ACTIVITY. The response should contain only those lines of the entries below that include the string "seated".

(Collected data)
______

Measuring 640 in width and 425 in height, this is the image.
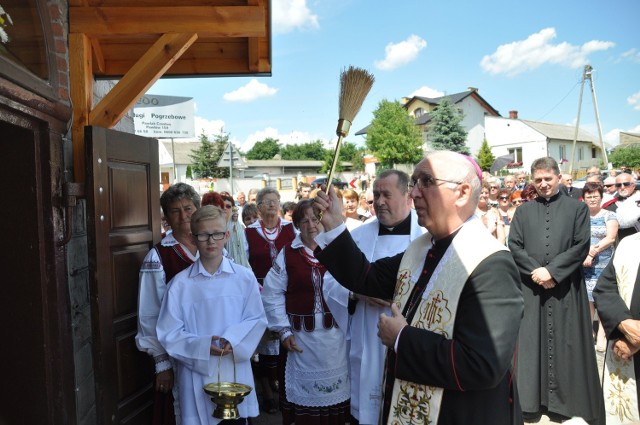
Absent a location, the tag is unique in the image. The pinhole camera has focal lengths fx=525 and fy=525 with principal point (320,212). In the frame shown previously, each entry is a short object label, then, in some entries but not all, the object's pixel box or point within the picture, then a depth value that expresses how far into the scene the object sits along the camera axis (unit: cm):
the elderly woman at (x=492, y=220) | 837
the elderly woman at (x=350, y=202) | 775
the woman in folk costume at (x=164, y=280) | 368
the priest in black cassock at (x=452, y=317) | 203
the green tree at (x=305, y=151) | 11756
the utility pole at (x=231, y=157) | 1188
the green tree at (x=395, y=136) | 4922
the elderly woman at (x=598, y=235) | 680
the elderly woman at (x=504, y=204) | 930
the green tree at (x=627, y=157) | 5184
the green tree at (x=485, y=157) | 4745
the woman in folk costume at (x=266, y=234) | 638
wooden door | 362
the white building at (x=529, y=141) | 5500
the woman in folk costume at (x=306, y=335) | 407
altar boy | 345
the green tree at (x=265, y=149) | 12081
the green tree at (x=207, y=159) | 5109
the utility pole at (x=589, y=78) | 2897
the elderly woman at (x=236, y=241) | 630
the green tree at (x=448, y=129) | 4144
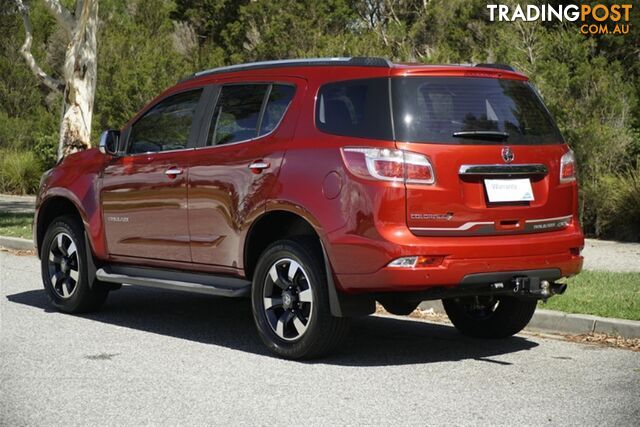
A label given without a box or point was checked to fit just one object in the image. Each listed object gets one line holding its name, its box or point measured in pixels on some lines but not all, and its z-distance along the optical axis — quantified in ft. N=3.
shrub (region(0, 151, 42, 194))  88.43
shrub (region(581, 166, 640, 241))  51.65
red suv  23.20
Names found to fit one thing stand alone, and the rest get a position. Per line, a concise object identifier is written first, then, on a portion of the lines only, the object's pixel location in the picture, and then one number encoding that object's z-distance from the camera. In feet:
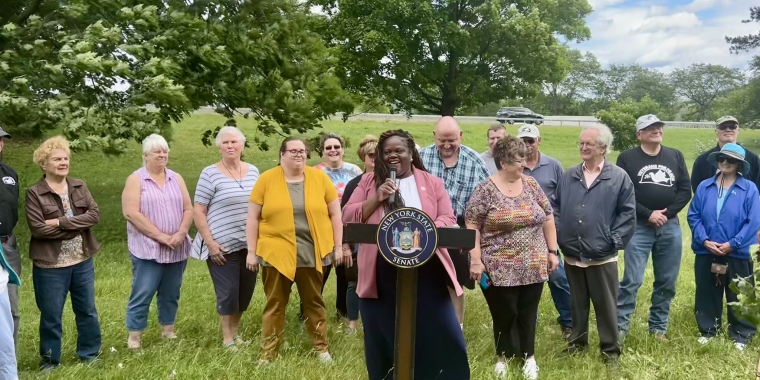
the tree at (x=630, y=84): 232.32
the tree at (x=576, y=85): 215.72
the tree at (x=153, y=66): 29.01
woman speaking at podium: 12.03
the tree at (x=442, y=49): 65.16
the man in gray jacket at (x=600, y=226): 16.02
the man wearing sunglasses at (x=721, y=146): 20.24
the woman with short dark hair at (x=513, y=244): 14.71
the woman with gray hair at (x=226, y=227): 16.72
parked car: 127.46
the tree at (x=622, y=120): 79.25
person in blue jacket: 17.76
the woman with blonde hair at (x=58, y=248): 14.99
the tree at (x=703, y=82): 248.11
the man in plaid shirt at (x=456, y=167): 15.85
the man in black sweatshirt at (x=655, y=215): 18.24
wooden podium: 10.25
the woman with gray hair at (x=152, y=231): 16.42
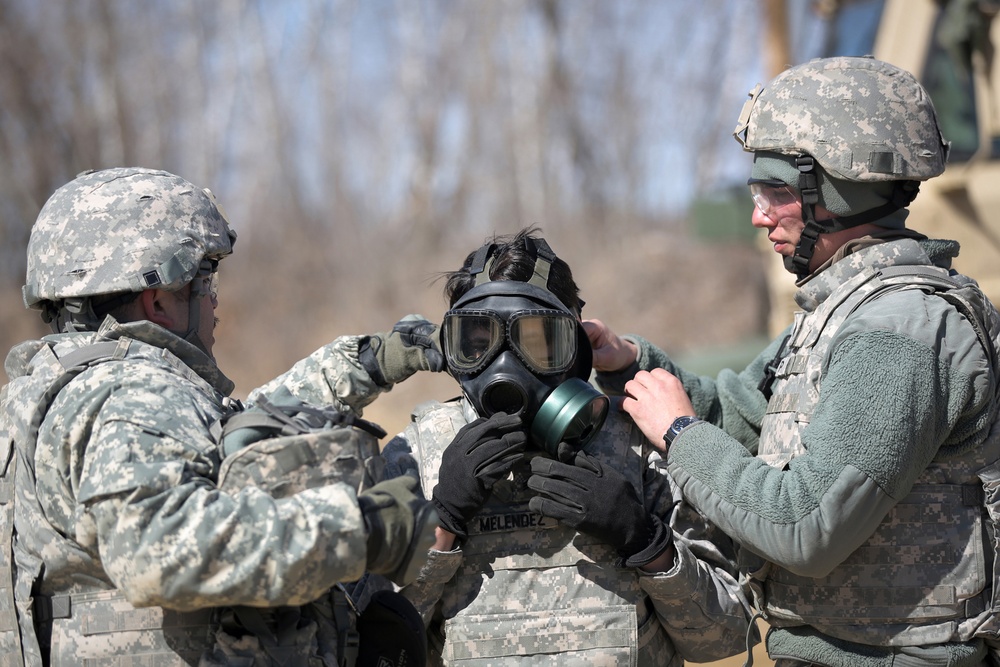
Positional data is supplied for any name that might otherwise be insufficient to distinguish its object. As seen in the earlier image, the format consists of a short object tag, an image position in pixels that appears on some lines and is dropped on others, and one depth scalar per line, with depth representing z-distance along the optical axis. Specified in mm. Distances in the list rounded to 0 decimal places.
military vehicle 17828
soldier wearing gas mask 6156
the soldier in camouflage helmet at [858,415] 5758
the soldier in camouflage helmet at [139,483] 4902
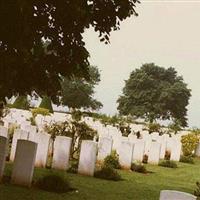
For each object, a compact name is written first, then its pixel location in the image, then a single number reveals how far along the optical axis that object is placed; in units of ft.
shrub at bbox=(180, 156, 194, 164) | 67.67
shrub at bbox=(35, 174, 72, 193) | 31.50
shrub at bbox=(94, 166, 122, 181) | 39.47
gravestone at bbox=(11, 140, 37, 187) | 31.27
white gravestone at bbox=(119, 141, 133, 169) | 46.03
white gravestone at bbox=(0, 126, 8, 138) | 40.04
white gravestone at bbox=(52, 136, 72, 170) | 40.11
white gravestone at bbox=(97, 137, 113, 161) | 48.14
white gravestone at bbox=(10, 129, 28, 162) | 42.22
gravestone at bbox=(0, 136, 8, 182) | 30.55
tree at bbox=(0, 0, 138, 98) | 23.75
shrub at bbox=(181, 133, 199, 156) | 75.86
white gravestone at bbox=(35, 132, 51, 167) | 40.35
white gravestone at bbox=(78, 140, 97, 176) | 38.86
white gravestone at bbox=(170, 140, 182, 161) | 65.72
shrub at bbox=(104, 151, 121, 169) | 45.94
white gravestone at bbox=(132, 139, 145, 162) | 54.95
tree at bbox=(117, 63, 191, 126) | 215.92
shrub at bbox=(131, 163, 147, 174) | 47.11
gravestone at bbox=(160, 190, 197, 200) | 16.37
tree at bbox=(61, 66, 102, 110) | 225.76
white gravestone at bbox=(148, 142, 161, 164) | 57.11
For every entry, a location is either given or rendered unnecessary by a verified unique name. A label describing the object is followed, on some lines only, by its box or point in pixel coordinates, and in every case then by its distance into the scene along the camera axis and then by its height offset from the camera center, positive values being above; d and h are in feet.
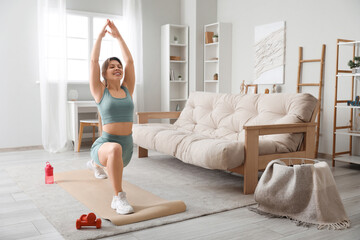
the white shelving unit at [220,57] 18.98 +1.63
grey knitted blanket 7.59 -2.28
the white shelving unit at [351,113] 13.05 -0.91
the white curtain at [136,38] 18.93 +2.60
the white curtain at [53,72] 16.53 +0.74
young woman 8.50 -0.41
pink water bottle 10.74 -2.52
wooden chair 16.42 -1.56
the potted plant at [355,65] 12.69 +0.81
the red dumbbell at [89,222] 7.25 -2.62
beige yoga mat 7.88 -2.73
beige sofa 9.59 -1.42
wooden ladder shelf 14.52 +0.40
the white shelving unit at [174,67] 20.17 +1.21
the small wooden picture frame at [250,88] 17.72 +0.02
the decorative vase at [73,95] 17.61 -0.32
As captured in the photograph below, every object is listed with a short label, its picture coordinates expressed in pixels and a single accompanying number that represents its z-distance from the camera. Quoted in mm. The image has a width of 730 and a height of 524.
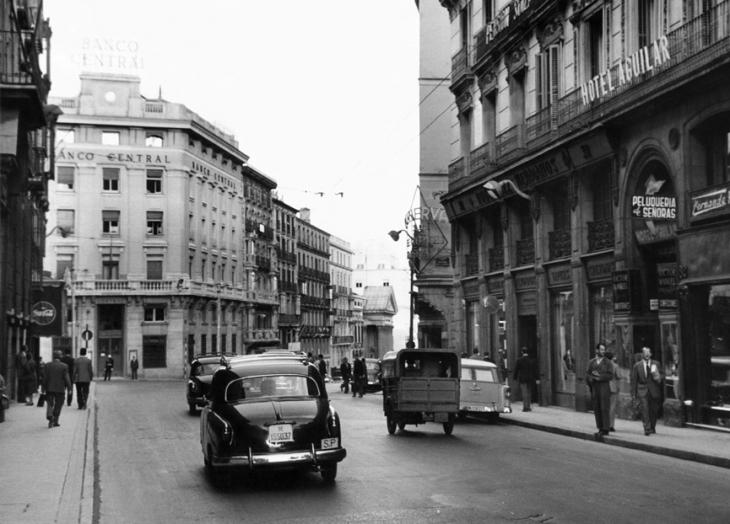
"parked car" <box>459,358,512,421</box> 24922
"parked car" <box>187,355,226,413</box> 28016
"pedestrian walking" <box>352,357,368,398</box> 41000
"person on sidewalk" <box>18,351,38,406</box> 33062
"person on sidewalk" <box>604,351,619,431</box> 20123
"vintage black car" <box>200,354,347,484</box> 13211
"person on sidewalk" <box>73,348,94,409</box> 29170
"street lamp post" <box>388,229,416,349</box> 46312
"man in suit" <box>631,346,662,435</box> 19609
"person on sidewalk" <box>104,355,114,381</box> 69188
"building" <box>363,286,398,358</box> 147625
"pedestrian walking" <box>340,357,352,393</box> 44562
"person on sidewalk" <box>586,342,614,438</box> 19828
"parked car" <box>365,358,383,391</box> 46344
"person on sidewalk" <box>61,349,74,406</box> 32312
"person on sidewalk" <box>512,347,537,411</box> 28062
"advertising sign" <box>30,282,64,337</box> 34312
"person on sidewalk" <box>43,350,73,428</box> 23062
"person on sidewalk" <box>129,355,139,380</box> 71500
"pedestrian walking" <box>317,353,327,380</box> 41866
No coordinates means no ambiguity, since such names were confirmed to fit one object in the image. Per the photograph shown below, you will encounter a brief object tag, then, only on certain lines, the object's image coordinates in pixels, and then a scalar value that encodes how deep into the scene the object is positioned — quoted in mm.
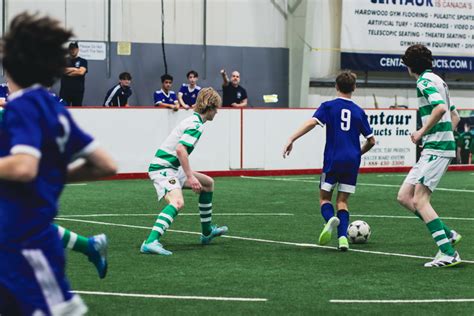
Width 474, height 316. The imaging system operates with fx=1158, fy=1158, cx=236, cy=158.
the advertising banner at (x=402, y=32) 28375
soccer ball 11547
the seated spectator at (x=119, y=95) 23500
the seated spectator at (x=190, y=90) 24469
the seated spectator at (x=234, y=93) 25156
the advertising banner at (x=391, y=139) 23875
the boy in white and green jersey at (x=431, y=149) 9742
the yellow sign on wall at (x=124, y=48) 26219
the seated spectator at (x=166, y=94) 23328
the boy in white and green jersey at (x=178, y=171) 10500
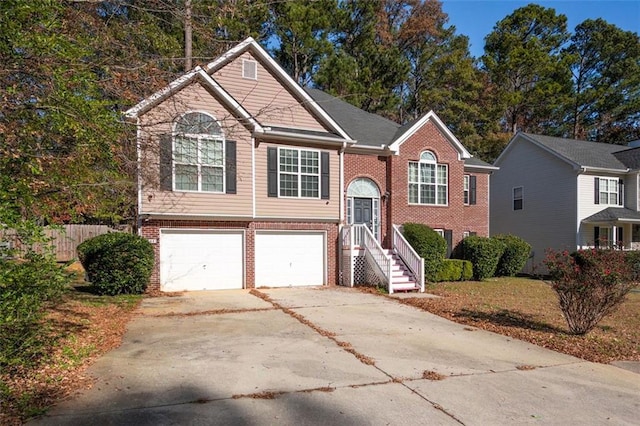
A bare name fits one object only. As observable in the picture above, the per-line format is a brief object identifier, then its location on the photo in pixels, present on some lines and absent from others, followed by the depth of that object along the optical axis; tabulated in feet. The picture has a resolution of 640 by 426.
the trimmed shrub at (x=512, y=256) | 65.92
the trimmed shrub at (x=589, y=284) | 25.62
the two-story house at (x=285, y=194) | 43.24
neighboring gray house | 73.92
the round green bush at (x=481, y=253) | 60.34
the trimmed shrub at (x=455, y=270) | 56.34
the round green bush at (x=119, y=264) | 39.11
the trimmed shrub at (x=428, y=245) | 53.31
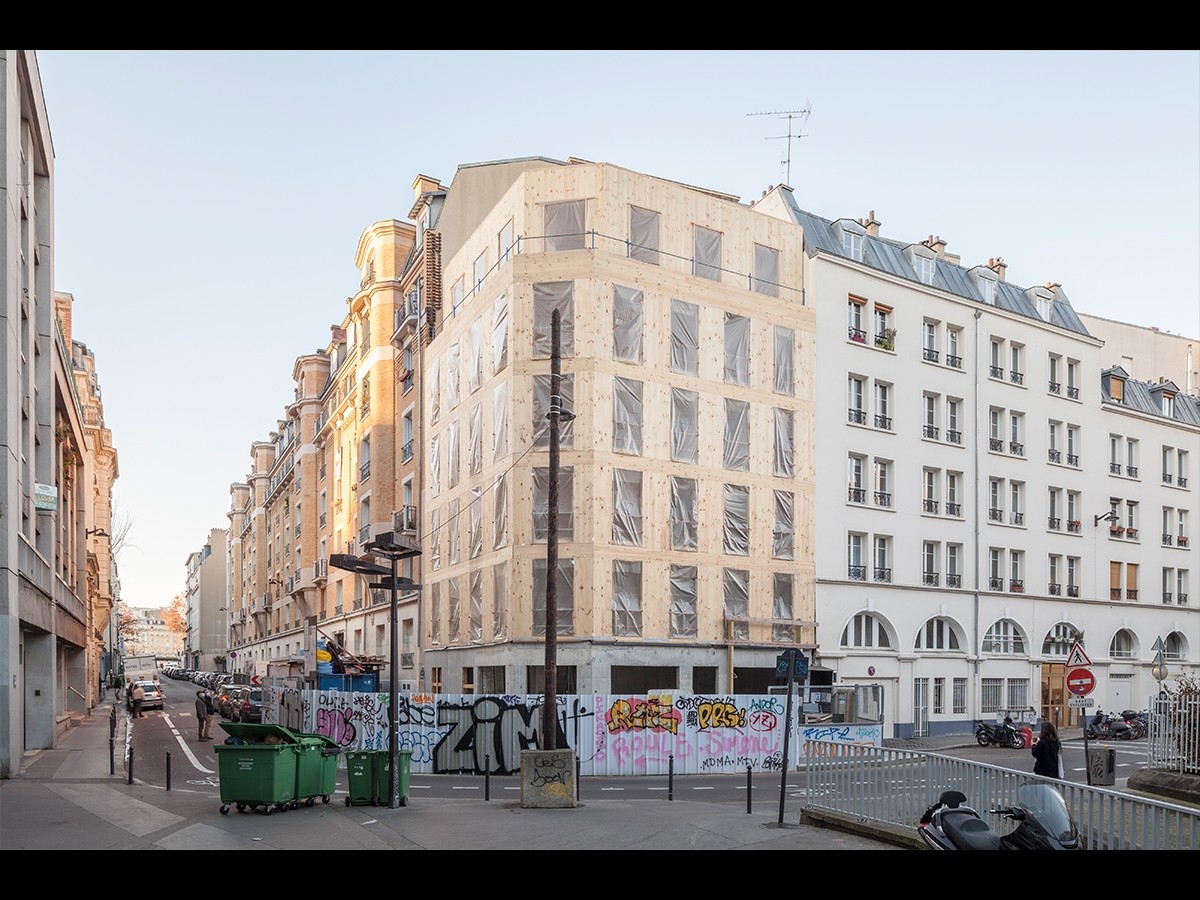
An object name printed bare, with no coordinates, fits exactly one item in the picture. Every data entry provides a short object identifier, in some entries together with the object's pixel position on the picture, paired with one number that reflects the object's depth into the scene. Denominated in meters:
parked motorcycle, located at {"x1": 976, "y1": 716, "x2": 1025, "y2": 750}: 39.31
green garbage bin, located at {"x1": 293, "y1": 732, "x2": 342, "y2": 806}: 18.47
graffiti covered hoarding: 29.23
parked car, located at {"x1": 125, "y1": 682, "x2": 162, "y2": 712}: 62.00
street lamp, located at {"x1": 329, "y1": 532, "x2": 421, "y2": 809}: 18.80
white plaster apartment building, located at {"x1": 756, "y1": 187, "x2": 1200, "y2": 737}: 42.69
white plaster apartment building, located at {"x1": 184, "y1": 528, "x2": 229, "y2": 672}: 154.62
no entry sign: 21.80
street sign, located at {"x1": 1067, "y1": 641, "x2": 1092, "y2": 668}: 23.02
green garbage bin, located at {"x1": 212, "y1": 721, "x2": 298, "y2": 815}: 17.64
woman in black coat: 19.14
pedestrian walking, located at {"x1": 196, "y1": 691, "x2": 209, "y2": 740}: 40.38
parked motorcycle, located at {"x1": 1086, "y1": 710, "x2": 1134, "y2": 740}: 44.19
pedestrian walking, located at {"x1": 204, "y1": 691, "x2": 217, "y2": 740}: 40.84
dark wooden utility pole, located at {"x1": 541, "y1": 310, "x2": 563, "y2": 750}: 21.09
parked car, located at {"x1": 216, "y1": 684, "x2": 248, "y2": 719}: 50.36
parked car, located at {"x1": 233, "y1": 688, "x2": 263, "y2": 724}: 44.56
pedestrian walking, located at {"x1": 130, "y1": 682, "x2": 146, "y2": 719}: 57.31
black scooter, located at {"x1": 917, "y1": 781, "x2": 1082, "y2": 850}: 10.20
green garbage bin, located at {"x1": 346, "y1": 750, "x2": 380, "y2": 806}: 18.94
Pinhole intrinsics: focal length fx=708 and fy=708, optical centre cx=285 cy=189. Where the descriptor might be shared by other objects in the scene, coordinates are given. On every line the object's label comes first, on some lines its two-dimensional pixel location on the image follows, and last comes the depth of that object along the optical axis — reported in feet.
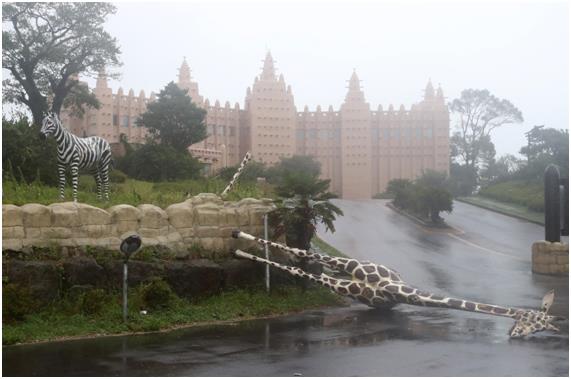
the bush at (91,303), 35.73
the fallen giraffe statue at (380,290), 33.91
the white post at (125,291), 35.01
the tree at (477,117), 162.61
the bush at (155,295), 37.27
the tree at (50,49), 87.40
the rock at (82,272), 37.09
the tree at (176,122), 119.55
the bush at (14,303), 33.48
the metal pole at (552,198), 55.57
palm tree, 45.06
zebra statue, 48.55
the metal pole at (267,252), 42.98
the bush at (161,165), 92.41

______

ANSWER SECTION.
the seated spectator at (x=119, y=95) 23500
the seated spectator at (x=190, y=90) 24469
the seated spectator at (x=234, y=93) 25156
the seated spectator at (x=166, y=94) 23328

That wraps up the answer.